Can you print, word for word, the data lines from the one containing "Force (gf), Displacement (mm)" through the one containing "What is the difference", including both of those lines?

- - -

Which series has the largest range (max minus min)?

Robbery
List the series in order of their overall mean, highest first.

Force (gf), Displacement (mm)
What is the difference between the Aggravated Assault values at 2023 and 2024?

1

- - -

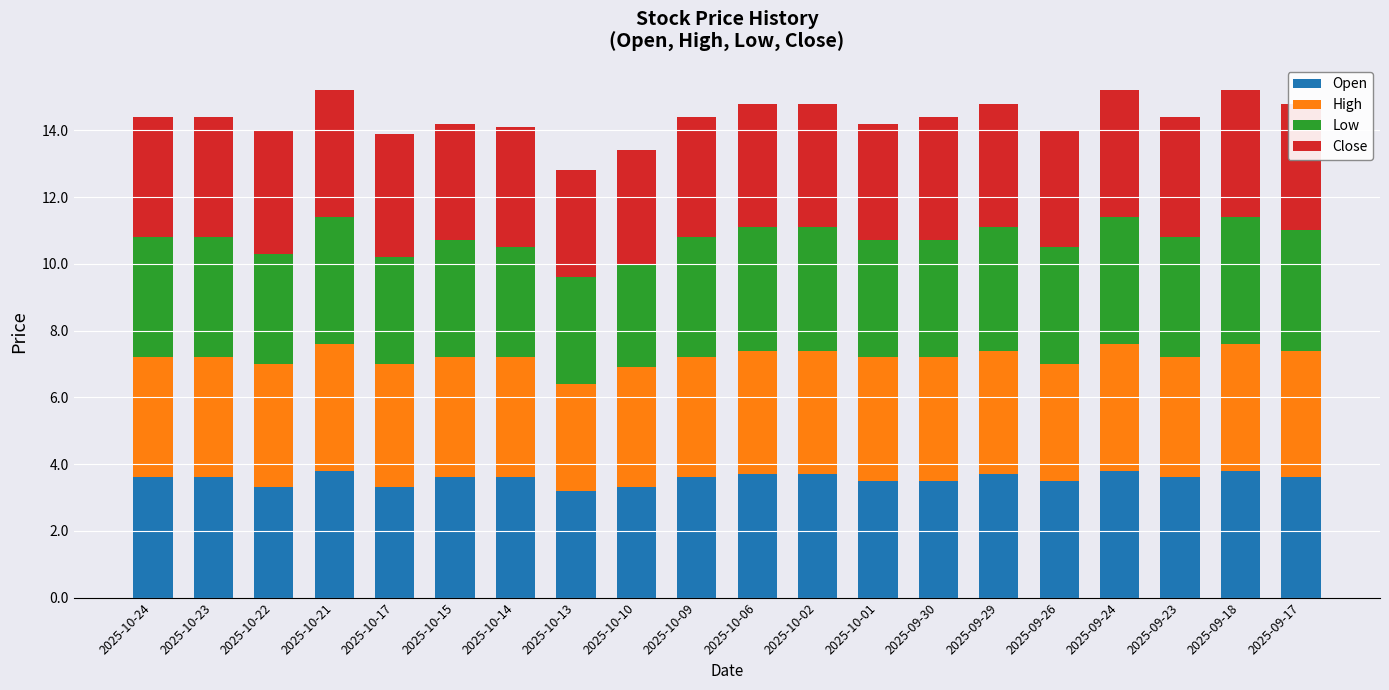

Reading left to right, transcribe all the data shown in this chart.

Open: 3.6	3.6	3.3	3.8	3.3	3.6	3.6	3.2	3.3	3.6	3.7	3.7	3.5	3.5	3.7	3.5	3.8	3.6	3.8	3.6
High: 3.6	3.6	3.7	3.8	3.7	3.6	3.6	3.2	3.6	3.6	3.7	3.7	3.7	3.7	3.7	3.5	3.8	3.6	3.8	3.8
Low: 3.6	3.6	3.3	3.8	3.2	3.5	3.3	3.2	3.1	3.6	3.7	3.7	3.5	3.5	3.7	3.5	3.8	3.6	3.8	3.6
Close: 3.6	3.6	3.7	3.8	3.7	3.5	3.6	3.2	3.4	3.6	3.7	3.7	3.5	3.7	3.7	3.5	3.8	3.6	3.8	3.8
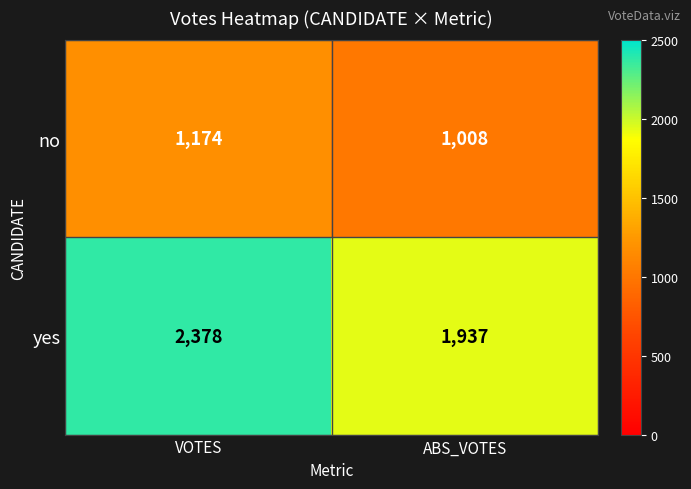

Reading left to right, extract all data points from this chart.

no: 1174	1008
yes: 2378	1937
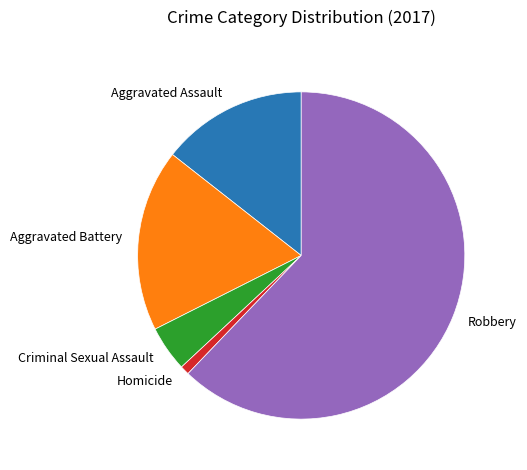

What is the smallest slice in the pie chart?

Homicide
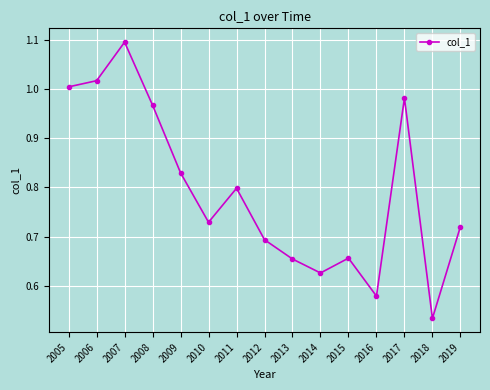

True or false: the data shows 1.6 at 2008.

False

- - -

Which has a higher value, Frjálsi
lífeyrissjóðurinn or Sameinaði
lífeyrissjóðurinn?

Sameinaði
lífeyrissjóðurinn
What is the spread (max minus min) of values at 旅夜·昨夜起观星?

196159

- - -

# Answer to this exercise
Force (gf), Displacement (mm)
What is the difference between the Aggravated Assault values at 2023 and 2024?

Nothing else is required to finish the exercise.